* [THE TASKS]
A – From the story about the Tibetan monk Bagdro, extract the passage from "In October 2001, fed" up to and including "the capital, Victoria.", word for word.
B – Write what comes next in the story about meeting the monk Bagdro, picking up right after its final sentence.

This is a story of an event that happened several years ago, back in October 2001. I related the story to a friend recently and he thought I should blog it. So here goes.
First of all you need to know a little background to the person in the story. His name is the Venerable Bagdro, and he is a Tibetan monk living in exile in Dharamsala India. He fled there in 1991, escaping severe torture and persecution at the hands of the Chinese authorities.
I first met Bagdro in February 2000, and, after hearing his story, I asked him if he would like to record it on video. We spent the next week doing just so. On my return to the UK later that year I decided to edit the interview, and I started to call around for photographs of Tibet, or any newsreel footage that I could use. One such organisation was Amnesty International.
It just so happened that they had been the key force that had been influential in securing Bagdro's release from Drapchi prison in Tibet in 1991, but they hadn't heard of him since. And here I had him on video! So they were very helpful, and the finished film, called A Hell On Earth, went on to be shown at various festivals in far off places such as Vancouver and Melbourne.
It was this one film which made me decide to launch a career in the film industry. I had worked in advertising many years before, and this brought my creative urges back to the surface again.
So that's the background, here's the story:
In spring 2001 I damaged my spine, which almost crippled me. After waiting an eternity for tests and scans, I was finally scheduled to have an operation in March 2002. However, the severe pain process had many negative effects on me, one of which was to give up on my film career dream.
In October 2001, fed up and miserable, I decided I need a change of scene and booked a two week holiday on the west coast of Canada.
It was at this point that Pauline, my best friend, suggested that maybe what I needed to do was to return to India and meet up with Bagdro again to try and recapture the moment. But, stubbornly, my mind was made up, and I headed for Vancouver.
I'd been there about a week, pottering about, taking a trip to Jasper at one point and returning by train. I then took a ferry across to Vancouver Island and the capital, Victoria.
After a few days sightseeing, in quite some pain, I took a train, and then a bus, out to the west coast, about half way up, to a small town called Tofino. It was pouring down, and I was still in a great deal of pain as I walked. Feeling sorry for myself, I went for a walk and passed a small coffee shop. I had a double take at a poster in the window. And walked toward the poster and on closer inspection . . . it was a picture of Bagdro!

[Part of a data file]
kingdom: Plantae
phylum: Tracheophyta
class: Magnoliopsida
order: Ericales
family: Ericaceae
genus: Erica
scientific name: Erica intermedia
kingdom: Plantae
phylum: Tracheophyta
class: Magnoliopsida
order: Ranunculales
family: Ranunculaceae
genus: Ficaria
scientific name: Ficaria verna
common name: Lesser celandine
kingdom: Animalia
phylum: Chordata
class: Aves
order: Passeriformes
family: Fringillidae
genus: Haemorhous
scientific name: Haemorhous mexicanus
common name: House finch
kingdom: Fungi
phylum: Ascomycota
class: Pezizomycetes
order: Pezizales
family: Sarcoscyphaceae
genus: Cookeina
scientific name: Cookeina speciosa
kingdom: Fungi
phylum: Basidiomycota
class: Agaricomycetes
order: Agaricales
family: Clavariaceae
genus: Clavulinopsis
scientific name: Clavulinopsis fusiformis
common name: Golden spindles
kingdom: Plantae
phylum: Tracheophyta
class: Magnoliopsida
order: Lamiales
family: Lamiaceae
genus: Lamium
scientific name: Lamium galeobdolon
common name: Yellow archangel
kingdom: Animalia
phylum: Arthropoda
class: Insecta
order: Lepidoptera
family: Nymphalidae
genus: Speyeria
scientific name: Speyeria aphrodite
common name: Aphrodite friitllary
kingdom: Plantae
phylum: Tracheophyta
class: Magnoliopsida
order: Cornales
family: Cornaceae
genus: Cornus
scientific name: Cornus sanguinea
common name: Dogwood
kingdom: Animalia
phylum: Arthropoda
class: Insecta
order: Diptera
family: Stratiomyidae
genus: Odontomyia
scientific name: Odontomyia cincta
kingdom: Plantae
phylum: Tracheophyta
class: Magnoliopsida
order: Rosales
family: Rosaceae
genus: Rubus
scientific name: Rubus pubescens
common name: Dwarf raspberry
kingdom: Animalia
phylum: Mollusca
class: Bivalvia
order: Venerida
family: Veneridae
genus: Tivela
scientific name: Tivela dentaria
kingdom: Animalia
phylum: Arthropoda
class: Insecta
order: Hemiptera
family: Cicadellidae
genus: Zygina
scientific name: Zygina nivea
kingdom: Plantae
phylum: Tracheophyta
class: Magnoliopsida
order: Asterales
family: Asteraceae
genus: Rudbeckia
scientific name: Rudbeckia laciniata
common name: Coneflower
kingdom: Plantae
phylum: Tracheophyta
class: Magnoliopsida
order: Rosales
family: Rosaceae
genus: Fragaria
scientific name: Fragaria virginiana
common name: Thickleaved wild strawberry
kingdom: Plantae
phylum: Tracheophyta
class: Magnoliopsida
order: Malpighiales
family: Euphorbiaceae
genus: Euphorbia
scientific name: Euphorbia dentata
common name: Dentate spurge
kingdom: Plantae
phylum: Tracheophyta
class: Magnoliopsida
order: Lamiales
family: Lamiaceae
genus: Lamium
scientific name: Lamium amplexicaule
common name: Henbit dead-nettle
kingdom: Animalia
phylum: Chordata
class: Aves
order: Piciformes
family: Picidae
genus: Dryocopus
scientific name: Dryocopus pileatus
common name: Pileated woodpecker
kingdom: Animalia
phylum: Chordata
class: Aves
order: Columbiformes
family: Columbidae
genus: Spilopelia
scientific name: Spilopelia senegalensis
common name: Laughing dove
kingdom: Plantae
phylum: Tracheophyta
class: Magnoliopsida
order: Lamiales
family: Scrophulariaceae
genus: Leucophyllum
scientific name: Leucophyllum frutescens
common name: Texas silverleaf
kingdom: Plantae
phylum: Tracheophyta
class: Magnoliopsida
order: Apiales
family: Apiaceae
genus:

* [RESULTS IN ORDER]
A –
In October 2001, fed up and miserable, I decided I need a change of scene and booked a two week holiday on the west coast of Canada.
It was at this point that Pauline, my best friend, suggested that maybe what I needed to do was to return to India and meet up with Bagdro again to try and recapture the moment. But, stubbornly, my mind was made up, and I headed for Vancouver.
I'd been there about a week, pottering about, taking a trip to Jasper at one point and returning by train. I then took a ferry across to Vancouver Island and the capital, Victoria.

B –
Reading the poster I discovered that someone from Victoria was conducting a tour where she would tell audiences all about him. The tour was starting in about two weeks, and I would be back in the UK by then. I spent the rest of the day trying to contact her.
Finally, at the end of the day, I made contact. This is how the conversation went:
"Hi, sorry to bother you, but I am in Tofino and noticed you're doing a lecture tour all about a monk called Bagdro. Well, a couple of years ago I made a film called a Hell On Earth, all about him..."
She interrupted.
"You must be Graham Kitchener"
I was lost for words. Maybe she had seen the film. That was it.
"Yes, I am. Well, I was thinking that on my return to the UK I could mail you a copy of the film, A Hell On Earth, and that way people would get to see him and hear him on your tour"
"Oh, I can do better than that Graham. He's stood right beside me!"
He came on the phone, and we talked, and I cried. The following day, by thumbing a lift, catching a bus, then a train and finally a taxi, I made my way to a Japanese restaurant in Sydney, not far from Victoria, where we met up. We laughed, took photos and he placed the traditional Tibetan white scarf, a khatag (pronounced: katah) around my neck, while saying the traditional Tibetan good luck blessing, "Tashi Delek".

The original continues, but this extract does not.